# Training on TT bike - which workouts?



## jared_j (Jun 11, 2009)

I have season goals that include performance in TTs as well as RRs. It makes sense to ride the TT bike for muscular endurance (to use the Friel parlance), e.g. efforts at or around FTP.

As my training progresses towards the inclusion of shorter but more intense efforts (e.g. VO2-max type efforts of 2 to 5 minutes or aerobic capacity efforts of 2 minutes or less), does it make sense to do these in the TT position as well?
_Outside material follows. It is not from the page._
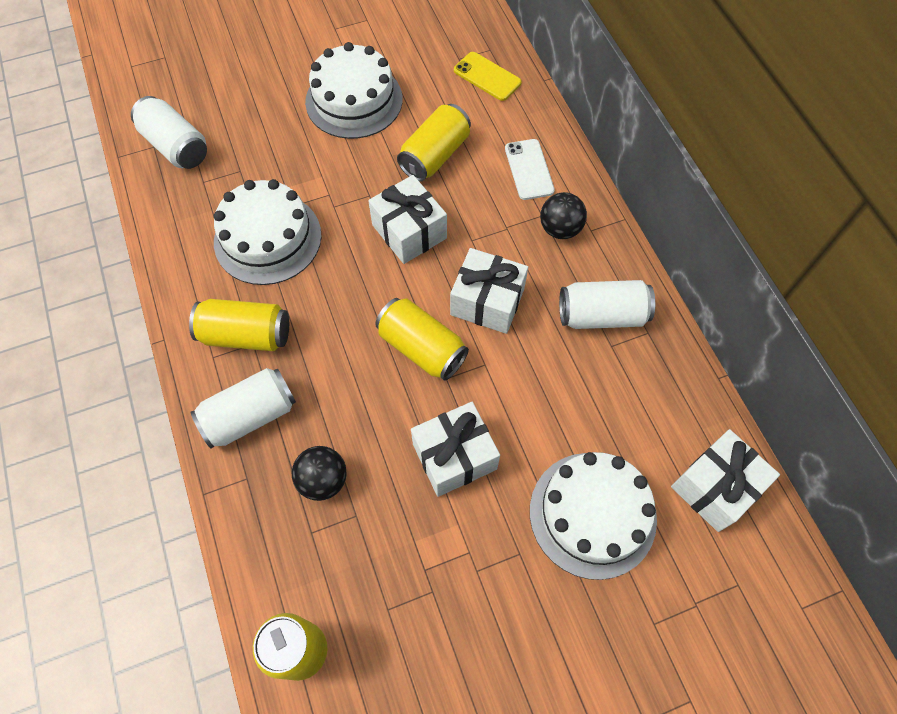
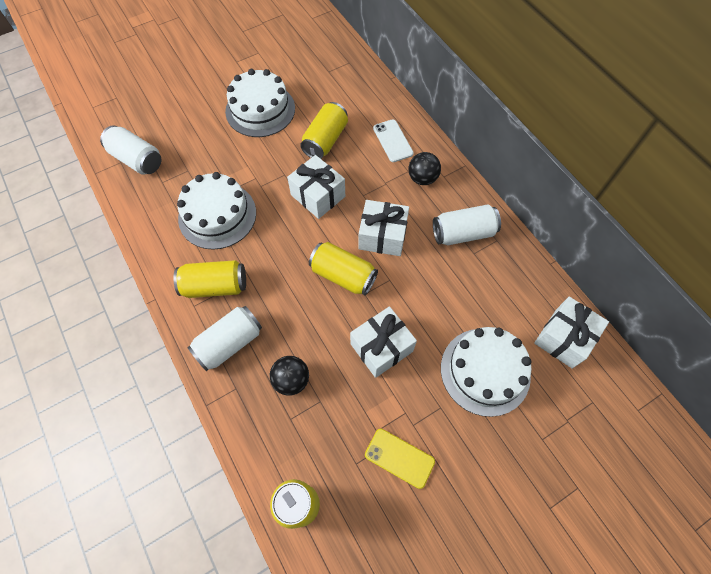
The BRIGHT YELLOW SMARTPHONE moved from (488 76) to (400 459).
Or is this the wrong question? Is the correct question "how may times a week should I be on the TT bike" irrespective of which types of workouts I'm doing while on it?


----------



## nightfend (Mar 15, 2009)

I only do threshold training on my TT bike. I do all my sprint (VO2-max) training on my road bike. I just haven't found a point to doing the short intervals on my TT bike, as I rarely exert myself this way while doing time trials.

I ride my TT bike no more than 2 days a week at most. All my real fitness and long miles are done on the road bike. I suppose if I did triathlons or TT's over 24 miles, then I would incorporate more TT bike time.


----------



## Wookiebiker (Sep 5, 2005)

Generally, one day a week is all you really need to spend on your TT bike. However, if all you are concentrating on you might ride it 2-3 days a week.

I would suggest doing 2x20's on your TT bike for training and keep rides to 2 hours or less if possible, just due to position issues...but if you have a comfortable set up, go longer. I know I've done 3.5 hour rides on my TT bike without any major issues.

For VO2 max training...you can use either bike, but since most of your time will/should be on a road bike...it's best to do them there. If you are participating in a TTT, then I would suggest doing some of your VO2 training on the TT bike, since the TTT is more about VO2 than FTP...i.e. lots of short 30 second - 1 minute efforts followed up by 2-3 minutes rest.


----------



## nightfend (Mar 15, 2009)

That's a good point about TTT's. They really do have weird power spikes that you don't see in a individual tt. So if you are focusing on team time trials, then I could see doing shorter, harder efforts.

I also recommend doing the shorter 10 minute, 105 to 110% above threshold intervals (almost VO2 Max, but closer to threshold). I find these more manageable when out on my TT bike as it is often hard to find a 20minute section of road with no lights/stops etc.


----------